I think this is a good movie, make no mistake about it, but something felt off. I thought maybe they were trying to combine four different films into one, or the quiet, repressed stoicism of the child actors was just a little too quiet and repressed, coming off more like poor acting than authentic depictions of children living in pre-invasion Afghanistan. I hardly felt anything for any of the characters except a deep disgust in Amir for what he did to Hassan, which lingered throughout the movie and never let me fully embrace his character. And, come on, who pulls off socking a Taliban official's eye out and then just moseying off in the runaway jeep? I never thought I'd advocate a car chase in a bid for increased authenticity.

Seriously, I can find so many things wrong with this film that all would be solved by making the main character remotely likeable, or identifiable.
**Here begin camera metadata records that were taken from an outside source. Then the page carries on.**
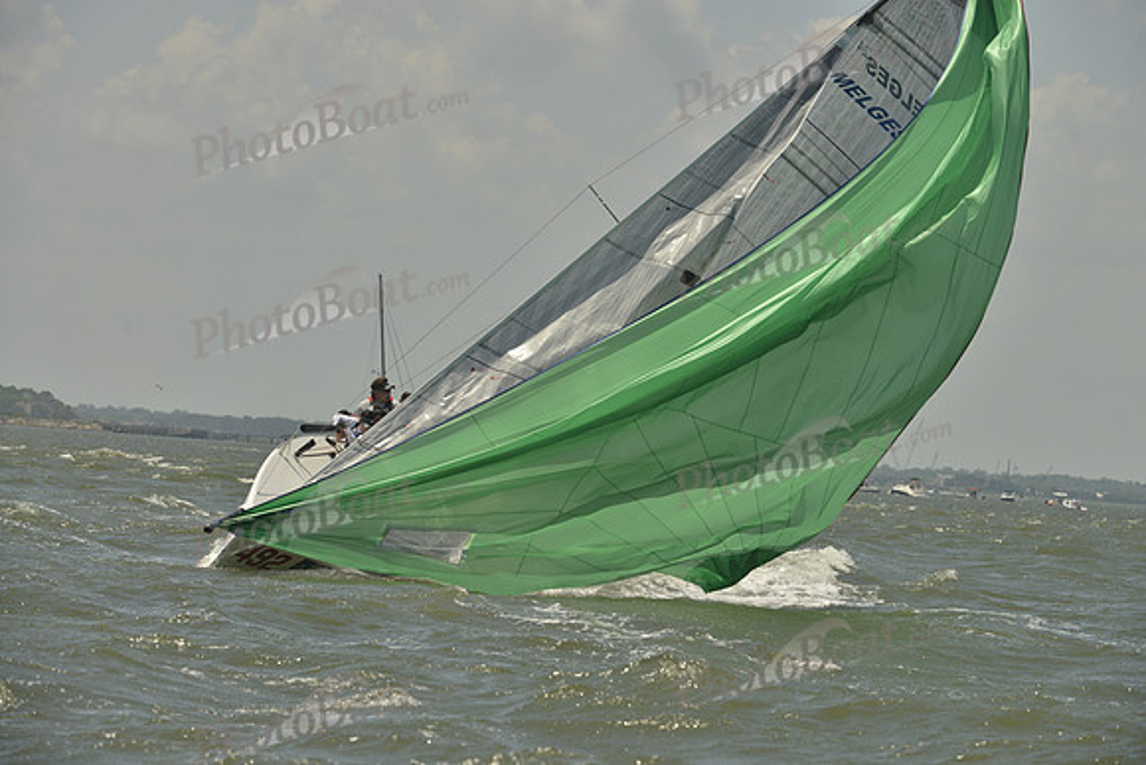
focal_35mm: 200
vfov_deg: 6.9
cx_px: 573
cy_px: 382
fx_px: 6368
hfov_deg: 10.3
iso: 280
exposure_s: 1/1250
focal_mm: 200
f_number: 10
It is clear to me that child-Amir felt very conflicted and put upon by his guilt, but if he'd bother to show that instead of acting like a dumb little punk instead (or even both - as I suppose was intended) I could maybe get into what his fancy-pants adult persona did after graduating from community college. Excuse me for my heated tone. I'm just surprised that a film with such richness left me so meh. I never thought I would see a film with child rape, eyeball shooting, marriage, death, and beard patrols and not shed a single tear.

Posted by: Lyra at January 6, 2008 6:25 AM

If this is how y'all feel about The Kite Runner, being overly saccharine and all, I can't WAIT to see what kind of hatchet job you'll do on The Time Traveler's Wife. Hell, I think the latter deserves it, too.